Don’t suffer in silence – accountability wins your time back
If a meeting suddenly veers from its stated purpose of, say, reviewing new software for the office to how the boss is using new software to improve his fantasy football picks, there’s no reason to take it sitting down. Your time is not just a personal asset when someone is paying you for it. Protect it like you would your bank account. Speak up respectfully if our facilitator loses control and ask to get back on point. And if that doesn’t work, set an example by politely excusing yourself. Accountability for meeting efficiency is a peer-to-peer operation.
If you’re presenting, tell a story with the “Bottom Line On Top”
It better be good. Don’t make people wade through how you wrote the subplots. Nobody wants to hear that. Nobody. Your dull, too-detailed, overcooked bazillion slides that you pumped all your best turns of phrase into? Burn that. Whatever amount of time you think you need to explain it all, cut that by 60 to 75%. What lines advance the story and require action in this meeting – not “I just want to be seen for how hard I worked and how smart I am.” Yes, those things are important – but going for that in a meeting is the equivalent of kidnapping your colleagues and making them watch re-runs of Barney (He’s a purple dinosaur. Look him up. You’ll be sorry) until they beg for mercy.

● **What you need to do**:
A. List each sentence inside the parentheses in the meeting advice text.
B. Echo the meeting advice text from "It better be" up to and including "beg for mercy.".
The records are not needed for this work.

(Recorded data)
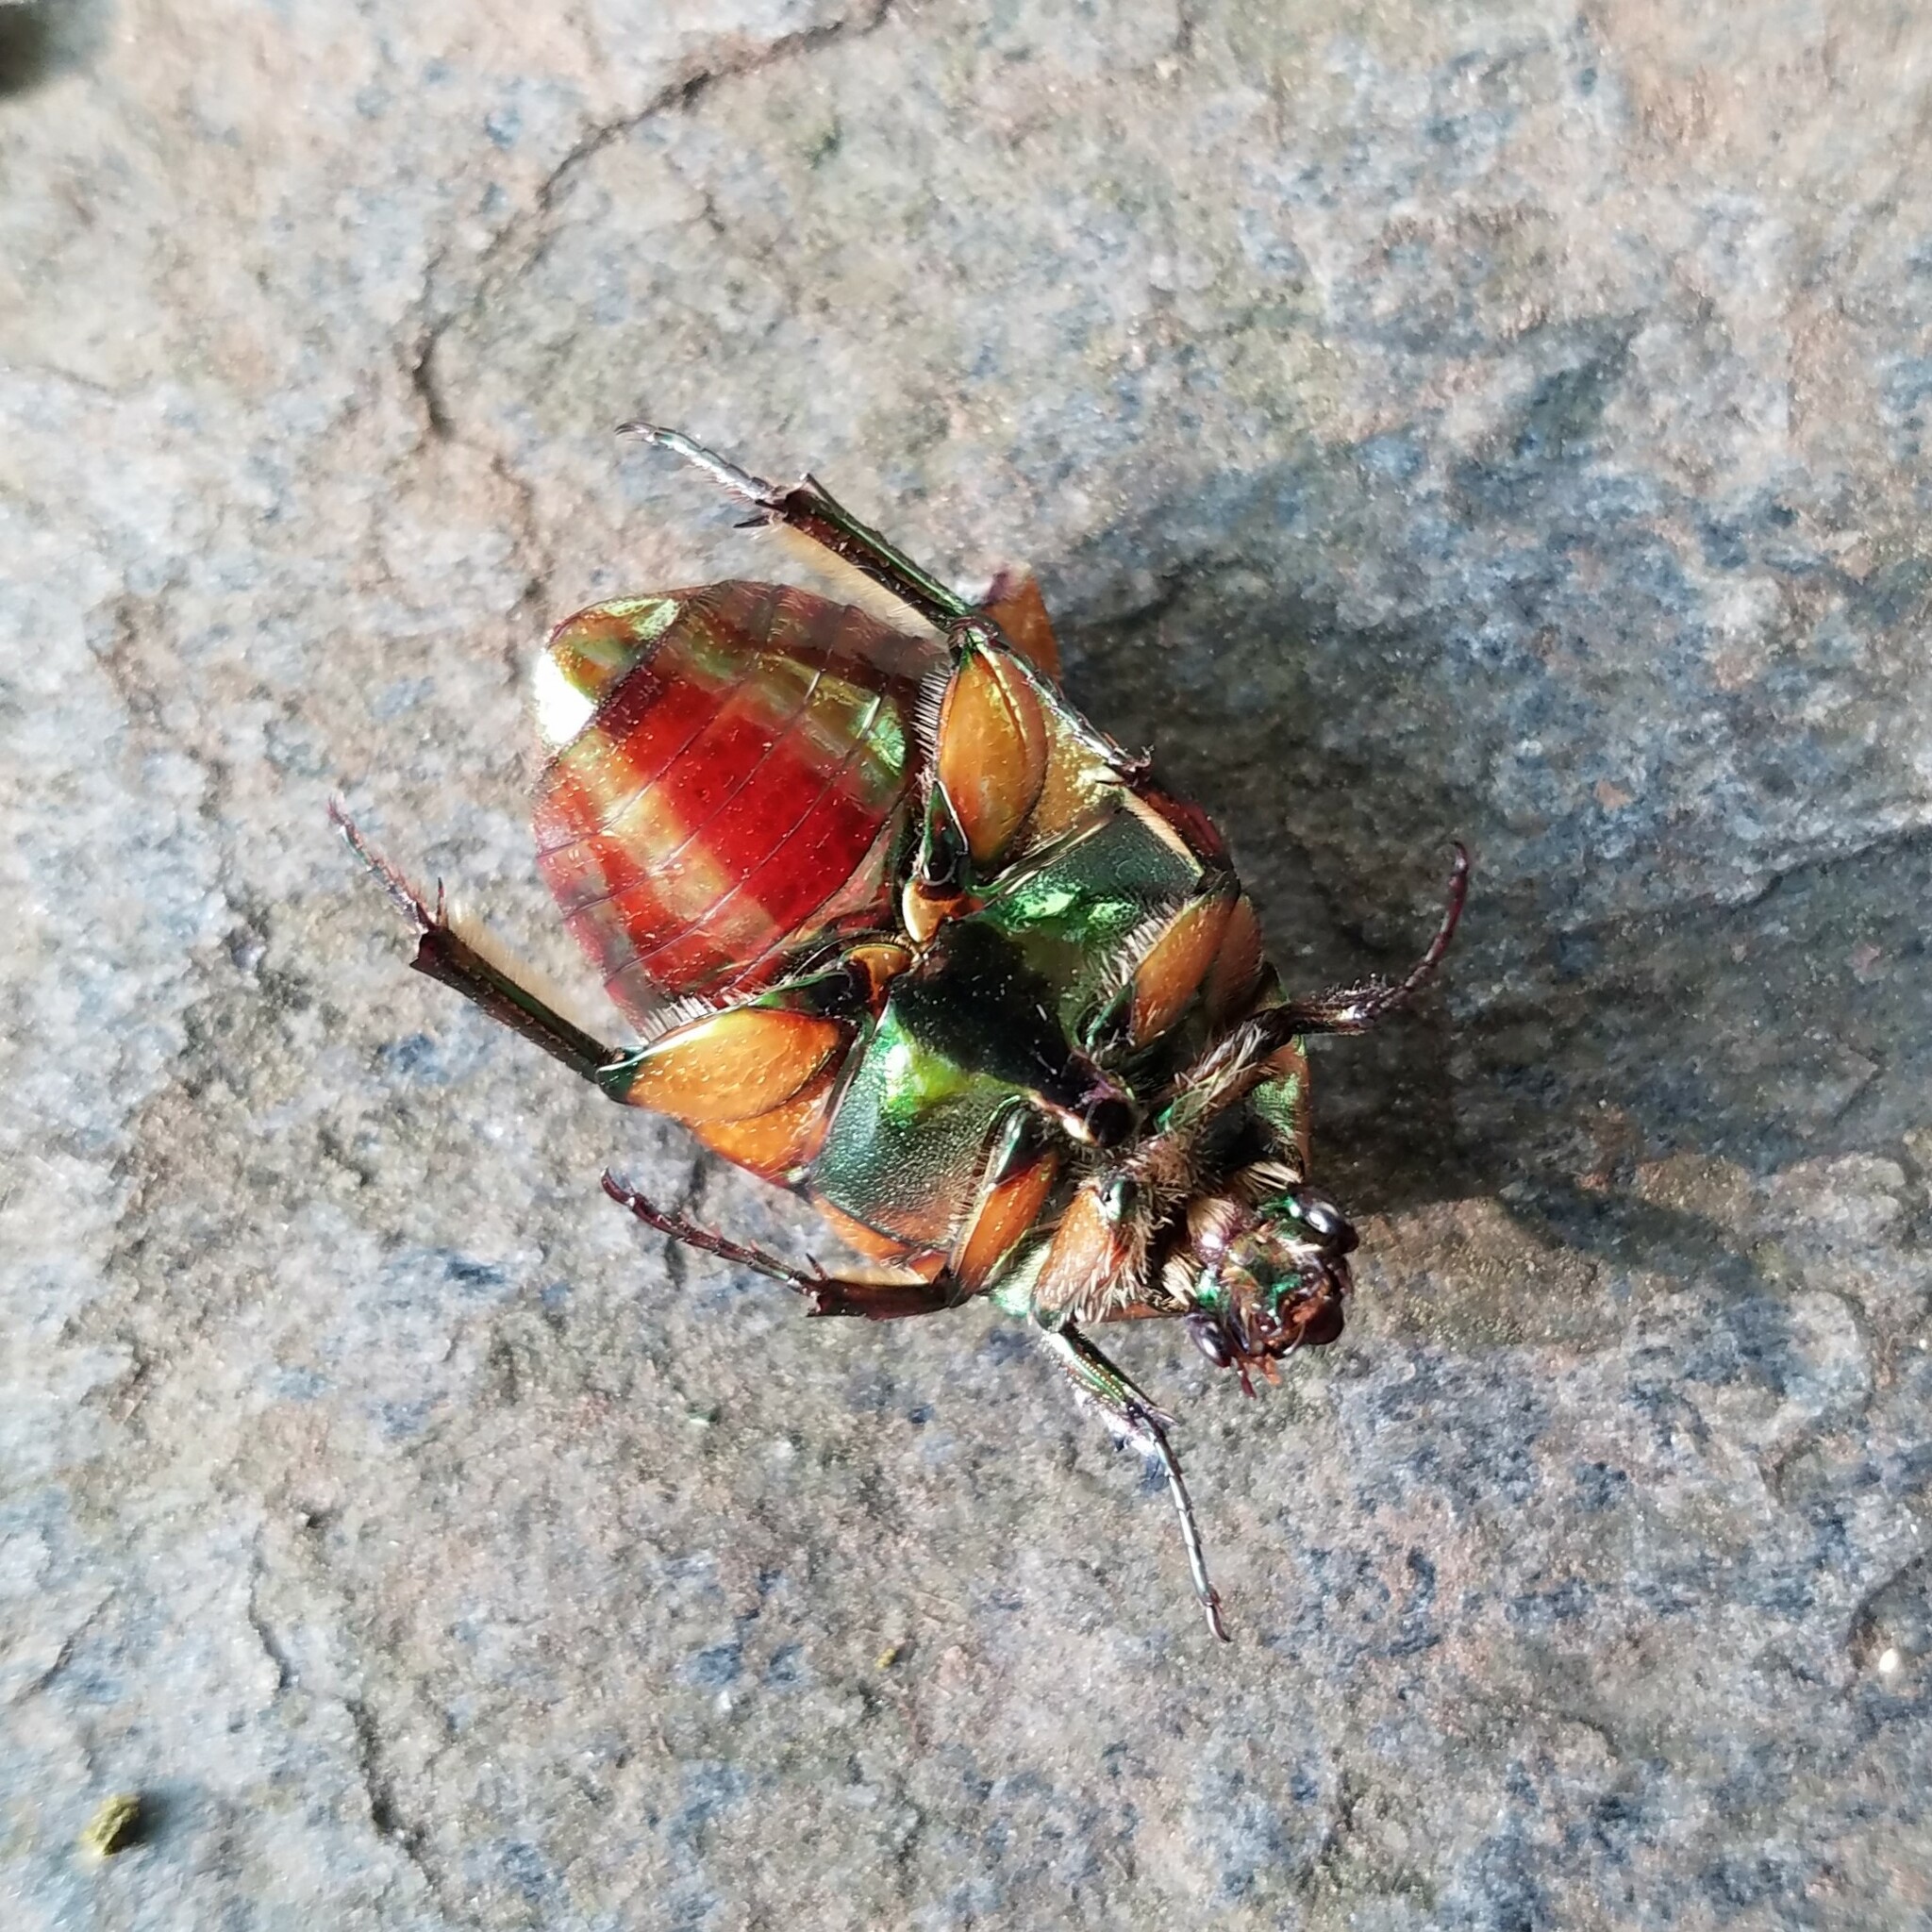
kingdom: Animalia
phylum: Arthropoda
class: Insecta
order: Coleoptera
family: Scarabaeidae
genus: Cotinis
* * *
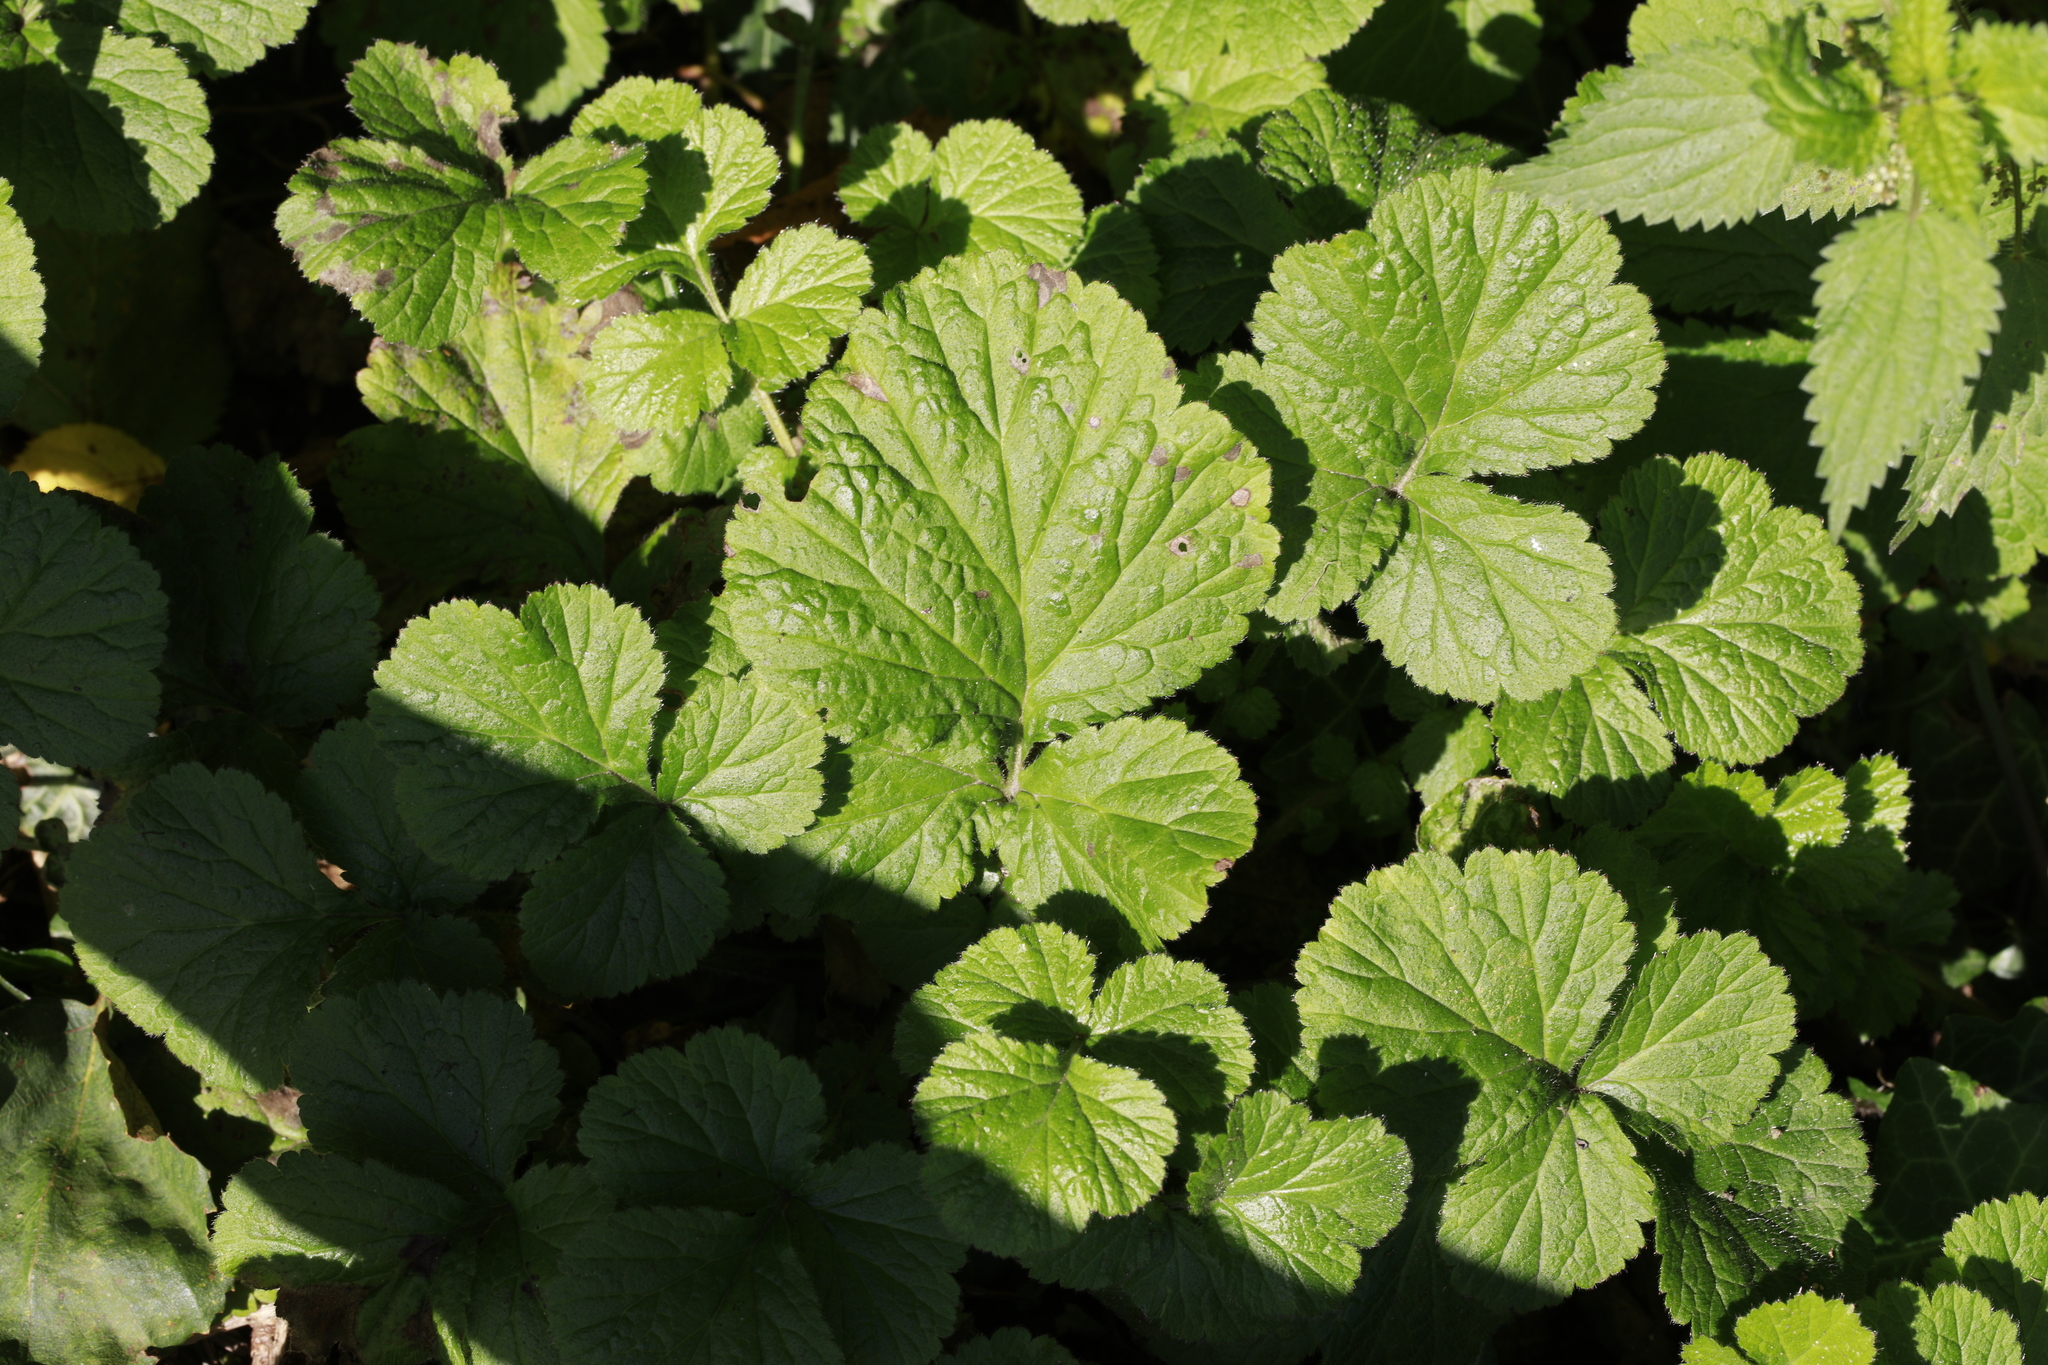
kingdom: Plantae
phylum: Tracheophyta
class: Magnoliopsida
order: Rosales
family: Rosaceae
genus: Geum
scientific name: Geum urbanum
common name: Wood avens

● **Results for the exercise**:
A.
He’s a purple dinosaur.
Look him up.
You’ll be sorry

B.
It better be good. Don’t make people wade through how you wrote the subplots. Nobody wants to hear that. Nobody. Your dull, too-detailed, overcooked bazillion slides that you pumped all your best turns of phrase into? Burn that. Whatever amount of time you think you need to explain it all, cut that by 60 to 75%. What lines advance the story and require action in this meeting – not “I just want to be seen for how hard I worked and how smart I am.” Yes, those things are important – but going for that in a meeting is the equivalent of kidnapping your colleagues and making them watch re-runs of Barney (He’s a purple dinosaur. Look him up. You’ll be sorry) until they beg for mercy.